LeMagIT : Certains acteurs du SD-WAN, comme VeloCloud, mettent en avant le côté réseau WAN hybride avec en arrière pensée la perspective de réaliser de substantielles économies en remplaçant des liaisons WAN par des agrégats de liaisons IP. Qu’en pensez-vous ?

Frank Lyonnet : La partie internet est importante mais beaucoup de clients avec lesquels nous avons discuté veulent aussi du SDN WAN sur du MPLS. Leur problème n’est pas de remplacer MPLS mais de déployer des politiques facilement sur le WAN. Il y aura des clients SD-WAN pur Internet, des utilisateurs de VPN hybrides et des gens qui continueront à utiliser majoritairement MPLS. Il faut bien comprendre que chez certains grands clients MPLS, on a aujourd’hui un foisonnement de VRF et son corollaire : des problèmes aigus de mal à la tête en matière de gestion des configurations. Pour nous le SD-WAN règle ces problèmes.

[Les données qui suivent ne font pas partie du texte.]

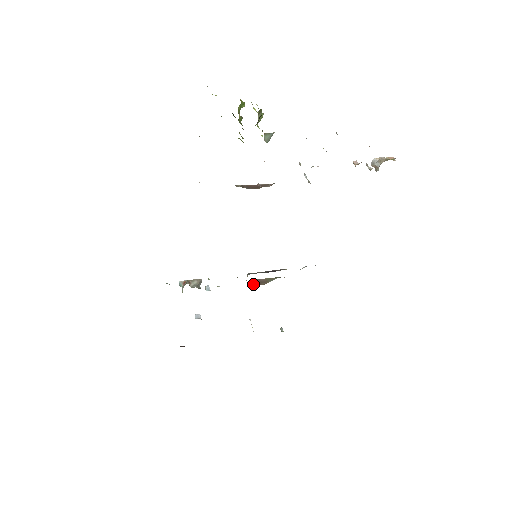
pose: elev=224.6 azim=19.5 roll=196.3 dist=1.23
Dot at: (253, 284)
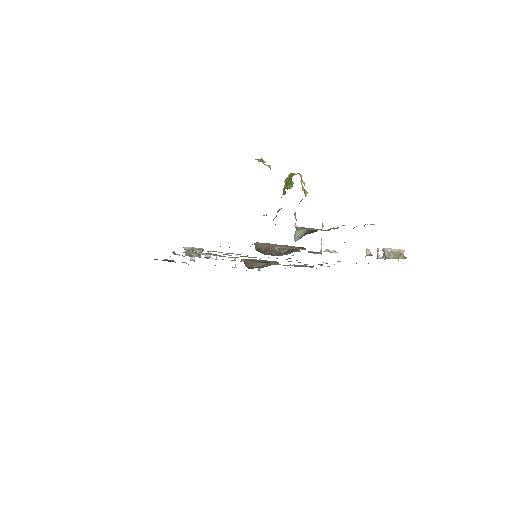
Dot at: (246, 264)
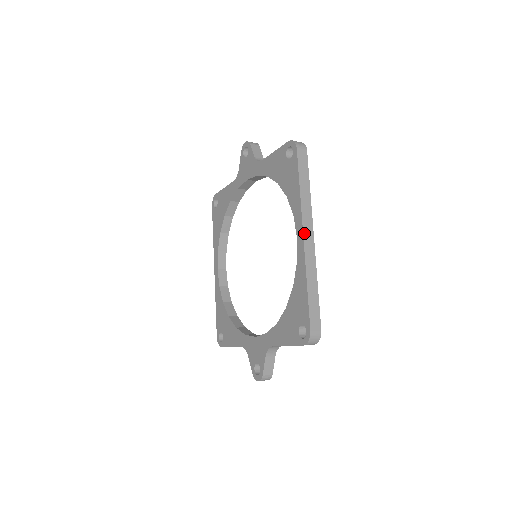
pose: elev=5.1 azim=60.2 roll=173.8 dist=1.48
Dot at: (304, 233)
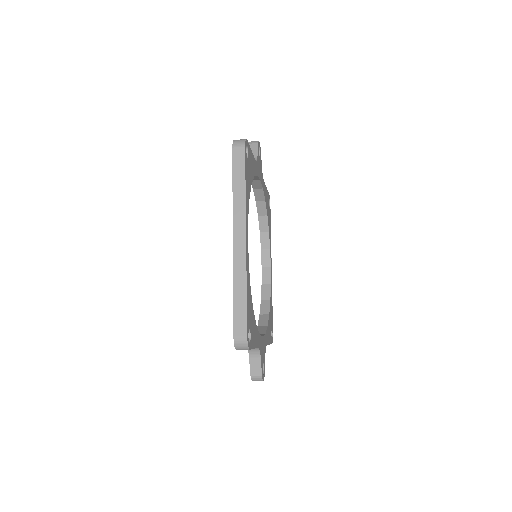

L’abstraction ultime c’est le groupe de communication. On a une application qui est associée à des ressources et à des utilisateurs. Avec le SD-WAN, on peut définir simplement les besoins de communication entre les deux. Il suffit de relier tel groupe d’utilisateur à telle application en définissant les règles de sécurité et de communication entre les deux. C’est exactement ce que permet le contrôleur d’Ocedo. C’est pourquoi notre intention est de nous appuyer sur ce plan de management d’autant que ce contrôleur est disponible en version cloud et en version on-premise. Ce qui est important pour nombre des clients du Fortune 500 qui ne sont pas prêts à mettre un contrôleur de ce type dans le cloud.

Frank Lyonnet, Deputy CTO,  RiverbedFrank Lyonnet, Deputy CTO, Riverbed

LeMagIT : Le calendrier initial du projet Tiger prévoyait des livrables au premier trimestre. En quoi le rachat d’Ocedo modifie-t-il ces plans ?

Frank Lyonnet : À l’origine, le projet Tiger devait avoir des livrables au 3e trimestre 2016. Le rachat d’Ocedo va permettre d’arriver plus vite avec des éléments combinant les deux technos. Nous allons mettre sur le marché des produits combinant des éléments des deux constructeurs. L’objectif est d’être capable de couvrir tous les segments de marché y compris les datacenters complexes. Riverbed connaît bien les datacenters des Fortune 500, Nous en connaissons la complexité et nous sommes conscients que certains ont des architectures WAN très complexes. Notre offre inclut des éléments technologiques basés sur cette expertise et on va les combiner avec le savoir-faire d’Ocedo.

LeMagIT : Certains fournisseurs comme Velocloud, mettent en avant une approche d’overlay et expliquent que leur approche n’oblige pas à changer ses routeurs et qu’elle peut se déployer sans perturber l’existant…

Frank Lyonnet : La réalité est que l’argument du « on ne change pas votre routeur » est un argument marketing. On peut bien sûr choisir de laisser les routeurs en place et d’ailleurs certains acteurs du SD-WAN ne souhaitent pas remplacer le routeur pour des questions de maturité. Mais dans la pratique, il y a des palettes entières de routeurs ISR de Cisco qui vont être éliminées avec la montée en puissance du SD-WAN, en partie parce que l’élimination des routeurs sera l’un des moyens de rentabiliser ces projets.

LeMagIT : Comment entendez-vous vous différencier des concurrents ?

Frank Lyonnet : La chose importante pour nous est de savoir ce qui va nous permettre de nous différencier. On ne veut pas faire de la vente de routeurs pour faire de la vente de routeurs. Très rapidement, nous allons par exemple ajouter des éléments de SteelCentral dans Ocedo pour améliorer la visibilité applicative. Les éléments d’expérience utilisateur, hérités d’Opnet, seront intégrés dans notre offre SD-WAN. Il ne faut pas non plus oublier notre expertise dans les agences et les sites distants avec SteelFusion.

LeMagIT : Concrètement, cela veut dire qu’il n’y aura qu’une appliance qui combinera le rôle de routeur et de passerelle de services et couplera les services SD-WAN d’Ocedo avec le savoir-faire d’optimisation de WAN, de qualité de service et d’optimisation de performance pour les agences de Riverbed ?

Frank Lyonnet : L’architecture logicielle sera unifiée. Mais nous n’avons pas encore pris de décision définitive sur le facteur de forme matériel final, si ce sera une grosse appliance ou une appliance principale et des modules additionnels.